Despite this, the game is still enjoyable enough overall. The perks system offsets the poor weaponry to make things feel less hopeless, and the random nature of your selection keeps the experience fresh during the early stages. Accessing the more powerful weaponry through perks or grinding, especially the heavy machine gun, makes the game feel much more solid in its shooting and brings out the unabashed glee of mowing down corpses. The level is actually rather dynamic, even if it only features one environment. After the first round, you'll see everything, from walls being temporarily resurrected to creating choke points, vehicles that you can blow up to clear zombie hordes and gain power-ups, and random objects like turrets and decoys to give you an edge in the battle. Then there's the fact that the game is inherently a classic high score chase. Even though the scores of your nearest competitor aren't displayed on-screen at all times, the absurdly large number of points one can reach is usually enough motivation for you to go just one more round.

While there's formally only one mode in #KillAllZombies, it does get modified once you decide to broadcast the game. Spectators can vote on the things that happen in your game between rounds, making your experience easier or tougher based on their whims. The same thing happens during rounds where typing out keywords can help or harm you in terms of power-ups and health. It livens up the gameplay a bit but only works if you're sure you have an audience, as the game plays out normally without participation from those spectators.

For what it offers, it feels rather baffling that the asking price for the title is so high. Dead Nation: Apocalypse Edition, for example, offers a much more extensive quest to go along with the shooting. While it features aliens instead of the undead, Crimsonland does the same thing to a lesser degree and does so for a dollar cheaper. Both of those titles also feature cross-buy for the Vita and, in the case of Dead Nation, the PS3. When stacked against those titles, #KillAllZombies feels rather lacking.


Graphically, the game is pretty simple. The environment is nice once you get used to the minimal nature of the arena, but the lack of transparency on the foliage that hangs over the lower section is disappointing, considering how hectic the gameplay can be. The particle effects, like blood and explosions, are fine because they don't slow things down, but they also don't stay on-screen long enough to let you appreciate the carnage you've wrought. The frame rate also stays steady, with a large number of characters on-screen, but the average animations, lack of any real details, and rather homogeneous designs of the zombies makes it less impressive than it should be.
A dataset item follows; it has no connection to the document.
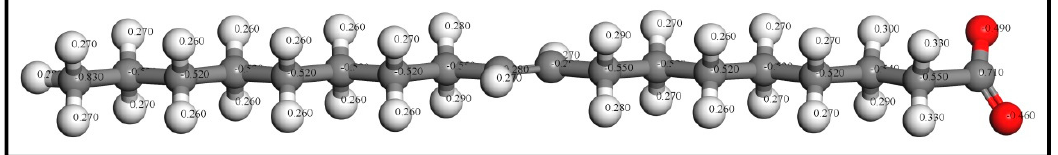
Figure 1. Optimized oleate ion structure with partial Mulliken charges (colour codes: Gray—C, White—H, Red—O).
Audio-wise, the game goes for a rather bare-bones approach. The rock tunes on the title screen and during gameplay are nice, but there are only two of them on an endless loop. They aren't grating, but some variety would be nice. Sound effects are fine but somehow lack the punch that a high action title would be expected to deliver. The announcer's voice is fine but a little underwhelming whenever he shouts phrases that are meant to be awesome or inspire more bloodlust.

#KillAllZombies is something of a paradox. The core game is simple but strangely addictive once you get past the initial horrible impression. The random nature of the terrain and the perks keeps the experiences different, and the live-streaming integration is a nice touch, provided you have an active audience interested in your exploits. Unfortunately, the game can feel like a grind as you work toward weaponry that actually makes a difference, and the lack of modes makes the game feel both rushed and incomplete. Combined with the price and lack of cross-buy, which other twin-stick shooters on the system offer, it's rather difficult to recommend #KillAllZombies to anyone but the most dedicated twin-stick shooter fans.